Patrick Hutter (not his real name) lived across the hall from me freshman year at Wesleyan. He was a funny character, a German who had grown up most of the time in Mexico where his father was an exec with Siemens. He had a Strat, which he played only once in a while, some odd computer devices (I can’t forget the time I watched him unplug the public phone on our floor and supposedly hack the university’s mainframe…), and a personality a fair few degrees sideways from normal conventions. His brother was a few years above us at Wes, but a world away with his Aryan looks, rich friends, and expensive atmosphere. They must be having fun, wherever they are.
This crosses my mind mainly because often when I hear Spanish, I think of him and the various epithets he would call people around the hall. Surprisingly, ‘bucho’ was not one of them; astute reader ‘Mom’ pointed out this definition last week when I used the term in a post. But ‘camaron’ has a vague air of Mexican insult to me.
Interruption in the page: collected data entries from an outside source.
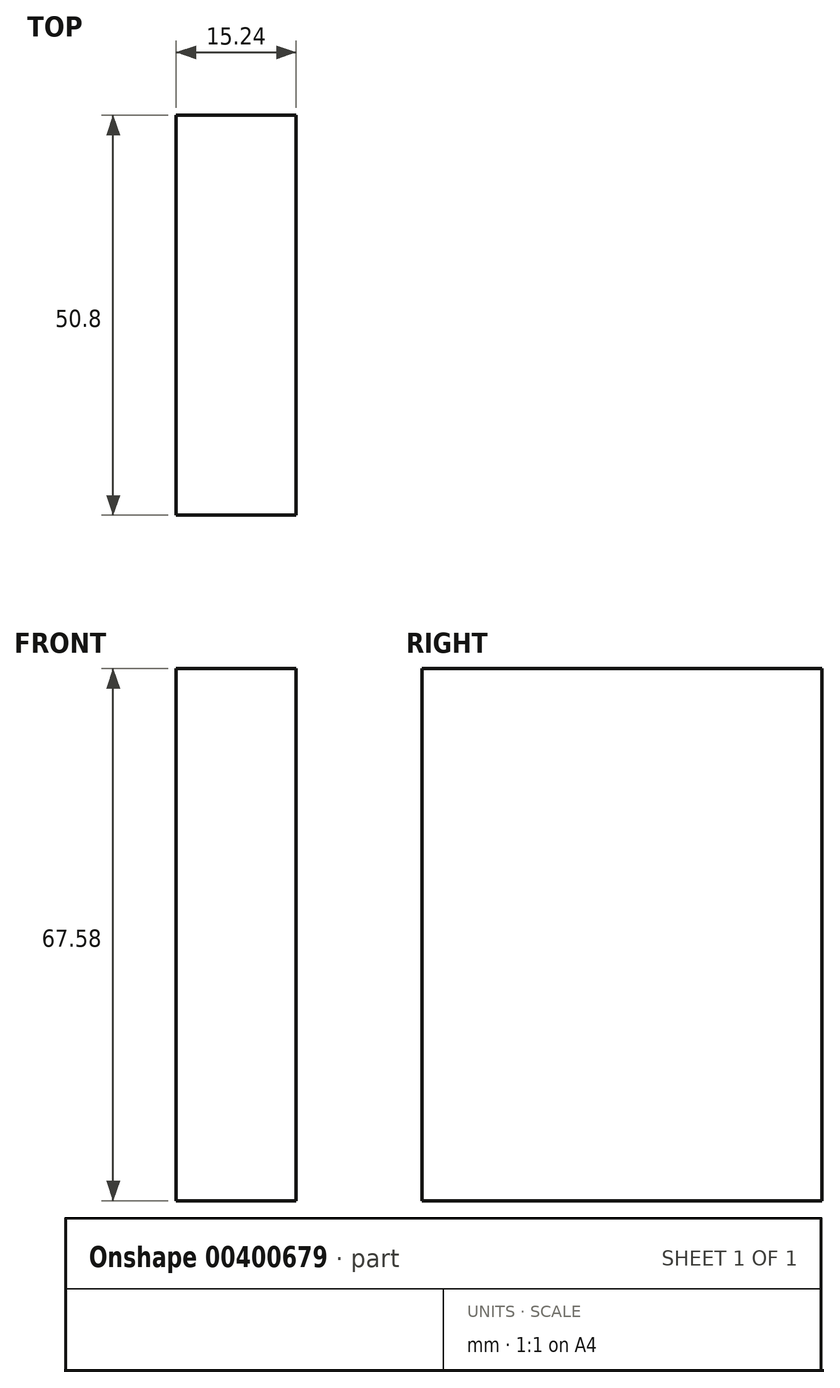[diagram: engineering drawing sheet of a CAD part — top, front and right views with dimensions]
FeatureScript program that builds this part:
annotation { "Feature Type Name" : "Feature", "Feature Type Description" : "" }
export const myFeature = defineFeature(function(context is Context, id is Id, definition is map)
    precondition{}
    {
        {
            var Q0;
            Q0=qCreatedBy(makeId("Front.planeOp"),FACE);
            var sketch = newSketch(context, id + "F0", { "sketchPlane" : qUnion([Q0])});
            skLineSegment(sketch, "E0.bottom", {"start": v(0, 22.08) * mm, "end": v(15.24, 22.08) * mm});
            skLineSegment(sketch, "E0.top", {"start": v(0, 89.66) * mm, "end": v(15.24, 89.66) * mm});
            skLineSegment(sketch, "E0.left", {"start": v(0, 22.08) * mm, "end": v(0, 89.66) * mm});
            skLineSegment(sketch, "E0.right", {"start": v(15.24, 22.08) * mm, "end": v(15.24, 89.66) * mm});
            skSolve(sketch);
        }
        {
            var Q0;
            Q0 = qSketchRegion(id + "FhEtRkYwVQNWWxn_0", true);
            var Q1;
            Q1=makeQuery(id+"F0.imprint","IMPRINT",FACE,{"disambiguationData":[TD([[makeQuery(id+"F0.imprint","IMPRINT",EDGE,{"derivedFrom":sQuery(id+"F0.wireOp",EDGE,"E0.bottom")}),1.0]])]});
            extrude(context, id + "F1", {"entities" : qUnion([Q0, Q1]), "oppositeDirection" : true, "depth" : 50.8 * mm});
        }
    });
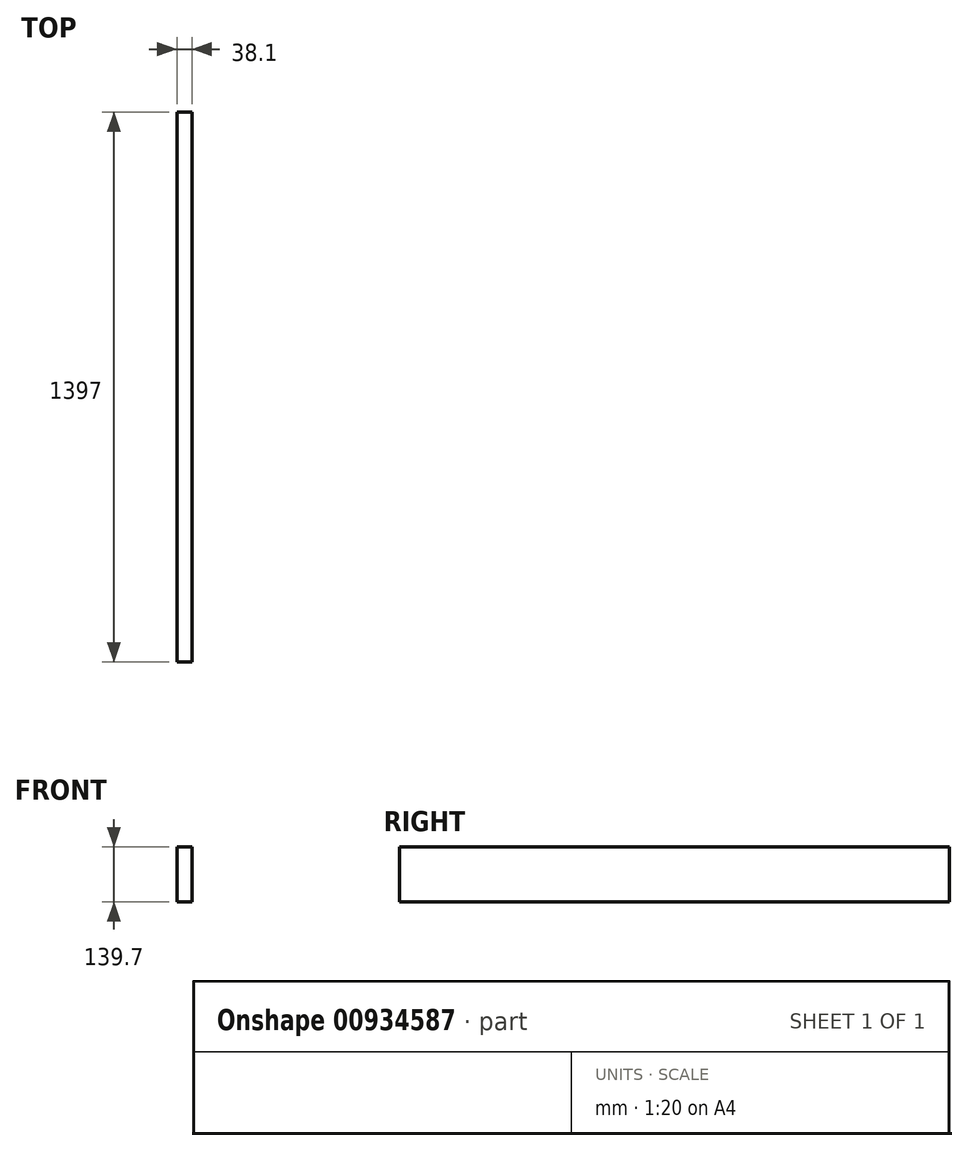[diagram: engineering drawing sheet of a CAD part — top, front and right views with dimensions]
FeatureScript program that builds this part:
annotation { "Feature Type Name" : "Feature", "Feature Type Description" : "" }
export const myFeature = defineFeature(function(context is Context, id is Id, definition is map)
    precondition{}
    {
        {
            var Q0;
            Q0=qCreatedBy(makeId("Front.planeOp"),FACE);
            var sketch = newSketch(context, id + "F0", { "sketchPlane" : qUnion([Q0])});
            skLineSegment(sketch, "E0.bottom", {"start": v(2386.69, -424.66) * mm, "end": v(2348.59, -424.66) * mm});
            skLineSegment(sketch, "E0.top", {"start": v(2386.69, -564.36) * mm, "end": v(2348.59, -564.36) * mm});
            skLineSegment(sketch, "E0.left", {"start": v(2386.69, -424.66) * mm, "end": v(2386.69, -564.36) * mm});
            skLineSegment(sketch, "E0.right", {"start": v(2348.59, -424.66) * mm, "end": v(2348.59, -564.36) * mm});
            skSolve(sketch);
        }
        {
            var Q0;
            Q0=makeQuery(id+"F0.imprint","IMPRINT",FACE,{"disambiguationData":[TD([[makeQuery(id+"F0.imprint","IMPRINT",EDGE,{"derivedFrom":sQuery(id+"F0.wireOp",EDGE,"E0.bottom")}),1.0]])]});
            extrude(context, id + "F1", {"entities" : qUnion([Q0]), "depth" : 1397 * mm, "offsetDistance" : 25.4 * mm});
        }
    });
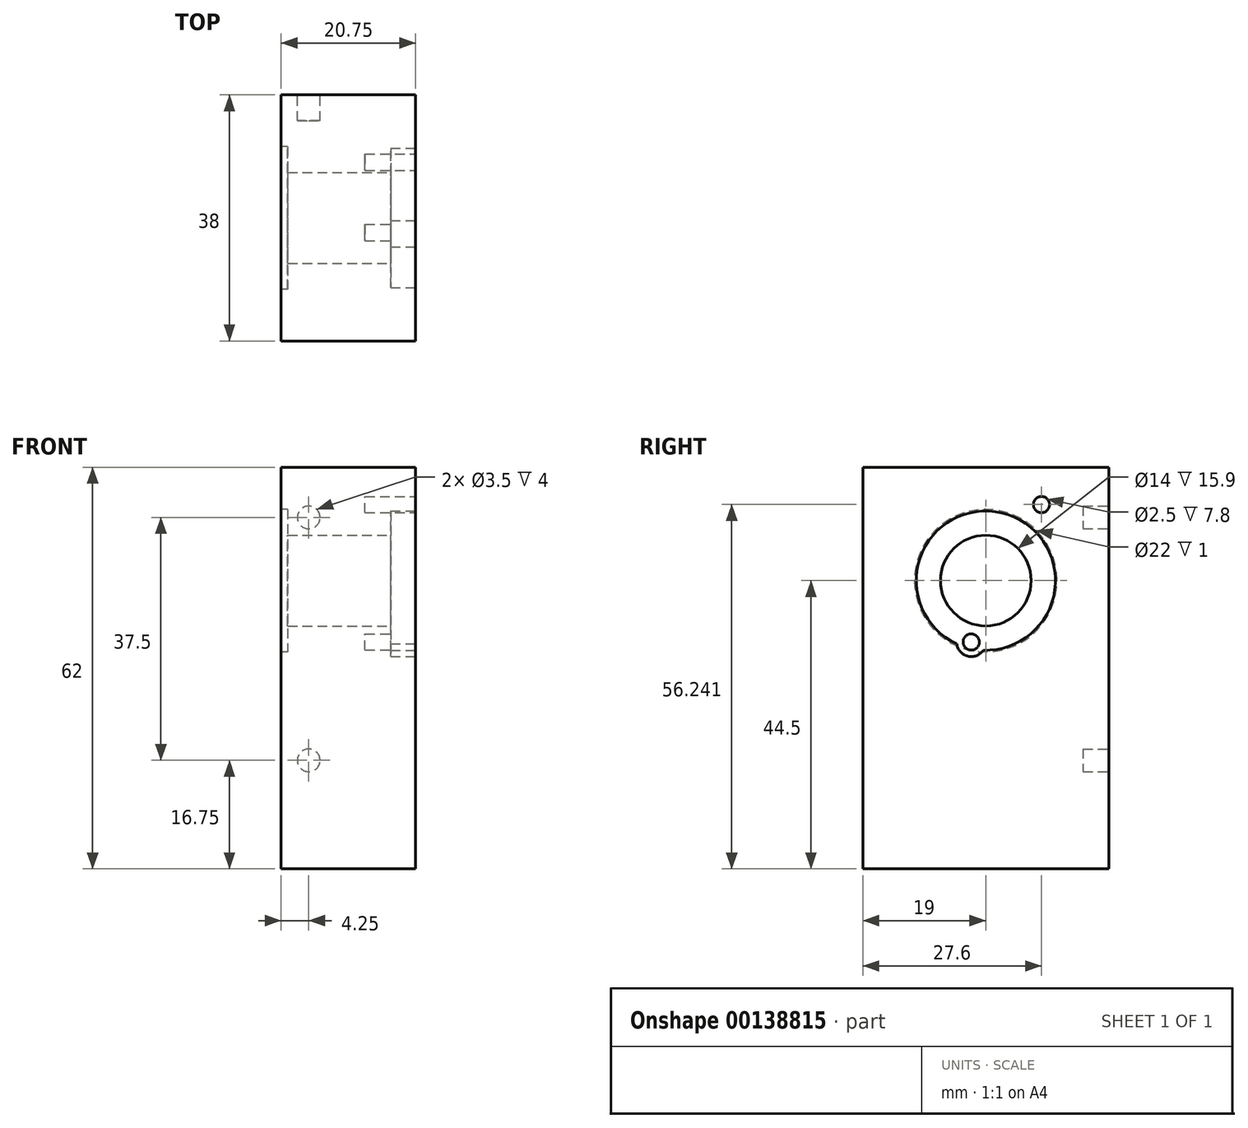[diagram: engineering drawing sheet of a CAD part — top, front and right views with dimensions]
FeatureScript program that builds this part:
annotation { "Feature Type Name" : "Feature", "Feature Type Description" : "" }
export const myFeature = defineFeature(function(context is Context, id is Id, definition is map)
    precondition{}
    {
        {
            var Q0;
            Q0=qCreatedBy(makeId("Right.planeOp"),FACE);
            var sketch = newSketch(context, id + "F0", { "sketchPlane" : qUnion([Q0])});
            skLineSegment(sketch, "E0.bottom", {"start": v(-19, -31) * mm, "end": v(19, -31) * mm});
            skLineSegment(sketch, "E0.top", {"start": v(-19, 31) * mm, "end": v(19, 31) * mm});
            skLineSegment(sketch, "E0.left", {"start": v(-19, -31) * mm, "end": v(-19, 31) * mm});
            skLineSegment(sketch, "E0.right", {"start": v(19, -31) * mm, "end": v(19, 31) * mm});
            skPoint(sketch, "E0.middle", {"position": v(0, 0) * mm});
            skSolve(sketch);
        }
        {
            var Q0;
            Q0 = qSketchRegion(id + "F0", true);
            extrude(context, id + "F1", {"entities" : qUnion([Q0]), "depth" : 20.75 * mm});
        }
        {
            var Q0;
            Q0=makeQuery(id+"F1.opExtrude","CAP_FACE",FACE,{"disambiguationData":[OSD([sQuery(id+"F0.wireOp",EDGE,"E0.bottom"),sQuery(id+"F0.wireOp",EDGE,"E0.top"),sQuery(id+"F0.wireOp",EDGE,"E0.left"),sQuery(id+"F0.wireOp",EDGE,"E0.right")])],"isStart":false});
            var sketch = newSketch(context, id + "F2", { "sketchPlane" : qUnion([Q0])});
            skLineSegment(sketch, "E1", {"start": v(0, 31) * mm, "end": v(0, -31) * mm, "construction": true});
            skCircle(sketch, "E2", {"center": v(0, 13.5) * mm, "radius": 7 * mm});
            skArc(sketch, "E3", {"start": v(-0.38, 2.76) * mm, "mid": v(2.48, 23.96) * mm, "end": v(-4.48, 3.73) * mm});
            skLineSegment(sketch, "E4", {"start": v(0, 24) * mm, "end": v(8.6, 24) * mm, "construction": true});
            skCircle(sketch, "E5", {"center": v(8.6, 25.24) * mm, "radius": 1.25 * mm});
            skCircle(sketch, "E6", {"center": v(-2.25, 4.01) * mm, "radius": 1.25 * mm});
            skArc(sketch, "E7.0", {"start": v(-4.48, 3.73) * mm, "mid": v(-2.77, 1.82) * mm, "end": v(-0.38, 2.76) * mm});
            skSolve(sketch);
        }
        {
            var Q0;
            Q0=makeQuery(id+"F2.imprint","IMPRINT",FACE,{"disambiguationData":[TD([[makeQuery(id+"F2.imprint","IMPRINT",EDGE,{"derivedFrom":sQuery(id+"F2.wireOp",EDGE,"E2")}),-1.0]])]});
            extrude(context, id + "F3", {"entities" : qUnion([Q0]), "operationType" : NewBodyOperationType.REMOVE, "oppositeDirection" : true, "depth" : 3.85 * mm});
        }
        {
            var Q0;
            Q0=makeQuery(id+"F2.imprint","IMPRINT",FACE,{"disambiguationData":[TD([[makeQuery(id+"F2.imprint","IMPRINT",EDGE,{"derivedFrom":sQuery(id+"F2.wireOp",EDGE,"E6")}),1.0]])]});
            var Q1;
            Q1=makeQuery(id+"F2.imprint","IMPRINT",FACE,{"disambiguationData":[TD([[makeQuery(id+"F2.imprint","IMPRINT",EDGE,{"derivedFrom":sQuery(id+"F2.wireOp",EDGE,"E5")}),1.0]])]});
            extrude(context, id + "F4", {"entities" : qUnion([Q0, Q1]), "operationType" : NewBodyOperationType.REMOVE, "oppositeDirection" : true, "depth" : 7.8 * mm});
        }
        {
            var Q0;
            Q0=makeQuery(id+"F2.imprint","IMPRINT",FACE,{"disambiguationData":[TD([[makeQuery(id+"F2.imprint","IMPRINT",EDGE,{"derivedFrom":sQuery(id+"F2.wireOp",EDGE,"E2")}),1.0]])]});
            extrude(context, id + "F5", {"entities" : qUnion([Q0]), "operationType" : NewBodyOperationType.REMOVE, "endBound" : BoundingType.THROUGH_ALL, "oppositeDirection" : true, "depth" : 25 * mm});
        }
        {
            var Q0;
            Q0=makeQuery(id+"F1.opExtrude","CAP_FACE",FACE,{"disambiguationData":[OSD([sQuery(id+"F0.wireOp",EDGE,"E0.bottom"),sQuery(id+"F0.wireOp",EDGE,"E0.top"),sQuery(id+"F0.wireOp",EDGE,"E0.left"),sQuery(id+"F0.wireOp",EDGE,"E0.right")])],"isStart":true});
            var sketch = newSketch(context, id + "F6", { "sketchPlane" : qUnion([Q0])});
            skCircle(sketch, "E8", {"center": v(0, 13.5) * mm, "radius": 11 * mm});
            skSolve(sketch);
        }
        {
            var Q0;
            Q0=makeQuery(id+"F6.imprint","IMPRINT",FACE,{"disambiguationData":[TD([[makeQuery(id+"F6.imprint","IMPRINT",EDGE,{"derivedFrom":sQuery(id+"F6.wireOp",EDGE,"E8")}),1.0]])]});
            extrude(context, id + "F7", {"entities" : qUnion([Q0]), "operationType" : NewBodyOperationType.REMOVE, "oppositeDirection" : true, "depth" : 1 * mm});
        }
        {
            var Q0;
            Q0=makeQuery(id+"F1.opExtrude","SWEPT_FACE",FACE,{"disambiguationData":[OSD([sQuery(id+"F0.wireOp",EDGE,"E0.right")])]});
            var sketch = newSketch(context, id + "F8", { "sketchPlane" : qUnion([Q0])});
            skCircle(sketch, "E9", {"center": v(-4.25, 23.25) * mm, "radius": 1.75 * mm});
            skCircle(sketch, "E10", {"center": v(-4.25, -14.25) * mm, "radius": 1.75 * mm});
            skSolve(sketch);
        }
        {
            var Q0;
            Q0 = qSketchRegion(id + "F8", true);
            extrude(context, id + "F9", {"entities" : qUnion([Q0]), "operationType" : NewBodyOperationType.REMOVE, "oppositeDirection" : true, "depth" : 4 * mm});
        }
    });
I mention all of this because there isn’t that much to say about Casa Camaron (Velvia 8F, along with Grappolo d’Oro, which I’d like to try). Over a pleasant hour or two, the team got through 5 or 6 items without raising much interest one way or the other (unless the conversation was just too fascinating?). The ham was Iberico, but cured in Saitama, and had a unique flavor that made me wonder if I liked it or not. The sakura ebi fritters, subject of intense glee when I saw them on the menu, were oily and merely passable. The ‘squid in his ink’ was perhaps the most disappointing, as it was neither tender nor flavorful. Cold mussels in their shells with diced pickles were refreshing, at least.
Glass wine came in about 10 varieties including a cava and some sherries, service was very pleasant and accommodating, and the atmosphere was white-walled and bright despite being an interior (no window) store. It’s just not a destination restaurant, but there’s nothing really wrong with that.
Actually I think it IS his real name.